• Study text:
Lithuanian Saturday School operating in rented premises in Peterborough
London, England
London is often called the “3rd city of Lithuania” as, supposedly, there are more Lithuanians in London than in any other city save for Vilnius and Kaunas. While the exact numbers may be up for discussion, London certainly has more Lithuanian-born people than any other city outside Lithuania, up to 80,000 in total.
While most of London’s Lithuanians are recent immigrants, London has a deeper Lithuanian history than any other major city in Western Europe. Before World War 1 already, Lithuanians built their church in London, to be followed by numerous Lithuanian clubs established soon after World War 2.


St. Casimir Lithuanian Chuch in London (1913)
St. Casimir Lithuanian Church
St. Casimir Lithuanian Church of London is the only Lithuanian church in Western Europe. It was built in 1913. At that time, London had the second-largest community of Lithuanians in Western Europe, second only to the Glasgow mining area in Scotland. Some 2000 Lithuanians lived there, mostly in the blue-collar East End, where they built their St. Casimir Church.


Interior of the St. Casimir Lithuanian Church
Being a small community of Lithuanians compared to the massive Lithuanian-American districts of the time, the church they built is comparatively small, currently dwarfed by massive new buildings surrounding it. Yet, it has survived well over a century, always offering Lithuanian mass, with new immigrants always replacing the past generations of London Lithuanians after these assimilate and move away. Few Lithuanians now live around the church but they come from all over London.


St. Casimir Lithuanian Church, now surrounded by large new buildings in a gentrifying neighborhood
While the church interior is not Lithuanian in style, it has numerous ethnic motifs, including a mural of Rūpintojėlis in a chapel-post, another Rūpintojėlis on the altar table, Lithuanian-language stations of the cross, a sculpture of St. Casimir, a commemorative plaque to a diplomat and patriot John Michael Liudžius, and a commemorative plaque to priest Juozapas Montvila, who sadly sunk with “Titanic” while being relocated to a Lithuanian-American church in Worcester, Massachusetts. In Lithuanian, the plaque says “Born in 1885 and having left for America from this church, he sunk in the Atlantic with the ship “Titanic” on 1912 04 15, performing his priestly duties to the end”.

• Data below:

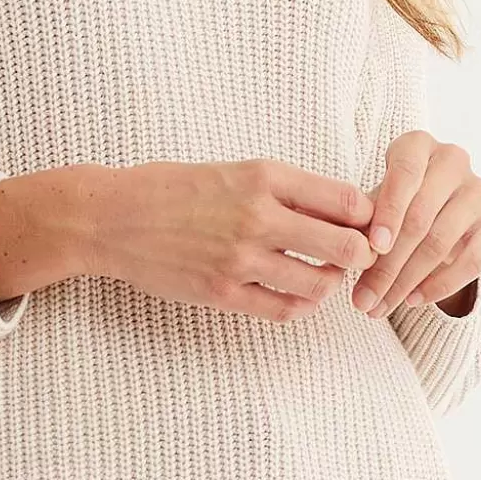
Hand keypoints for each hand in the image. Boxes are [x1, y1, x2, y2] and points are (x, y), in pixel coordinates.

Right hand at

• Work instructions:
[a] Rewrite the text on Lithuanians in London from "Lithuanian Saturday School" up to and including "80,000 in total.", putting "Sunday" in place of "Saturday".
[b] Write the next part of the text on Lithuanians in London, picking up after its last sentence.
The data above is separate material, unrelated to the text on Lithuanians in London.

• Answers given:
[a]
Lithuanian Sunday School operating in rented premises in Peterborough
London, England
London is often called the “3rd city of Lithuania” as, supposedly, there are more Lithuanians in London than in any other city save for Vilnius and Kaunas. While the exact numbers may be up for discussion, London certainly has more Lithuanian-born people than any other city outside Lithuania, up to 80,000 in total.

[b]
Rūpintojėlis on the altar


Rūpintojėlis mural
Next to the main church hall, there is a café where Lithuanians meet after Mass. There, paintings show the key personalities of the church's history, including Montvila and other priests. This extension of the original church building was erected in 1974.


Lithuanian cafe within the church
Originally, Lithuanians began their Catholic activities in London as early as the late 19th century, when, in 1896, they acquired a church building together with Poles. However, at the time, Lithuanians were undergoing a sweeping national revival, and the status quo of Polish being the “language of science, books, and faith” in Lithuania gave way to the widespread use of native Lithuanian, something that antagonized the Poles. This led to the “divorce” of the parish, with the Lithuanian St. Casimir Society moving to a German church, then using a warehouse for a church since 1902 before building the current one.


Priest Montvila plaque in the church


St. Casimir statue
Being the only Lithuanian parish in the United Kingdom, St. Casimir parish serves Lithuanians all over the country. One of its priests goes to different Lithuanian-heavy cities every weekend, celebrating monthly Lithuanian-language masses in various non-Lithuanian churches there. That said, after the Soviet occupation of Lithuania, the religiosity of Lithuanians have declined, and so only a small minority of some 150,000 post-Soviet Lithuanian immigrants the United Kingdom regularly participate in the religious services. Therefore, the initial plans to expand the St. Casimir Lithuanian Church ~2010 (after the largest chunk of Lithuanians immigrated to the UK due to Lithuania joining the European Union) were cancelled. These plans included building a second hall in the basement where the mass would be broadcast.



The parishioners of the St. Casimir Lithuanian Parish in London
Lithuanian Houses of London and the DP community
London also had several Lithuanian clubs and halls, all of which have been closed.
Lithuanian Sports and Social Club opened in 1947, in a building that had previously served as a parish hall for a non-Lithuanian parish of St. Margaret which lost its church during the London blitz (World War 2). It is located 1,5 miles from the St. Casimir Lithuanian church, whose community previously sought additional premises for secular activities. While now it is a house, the plaque “LITH HALL” Survives.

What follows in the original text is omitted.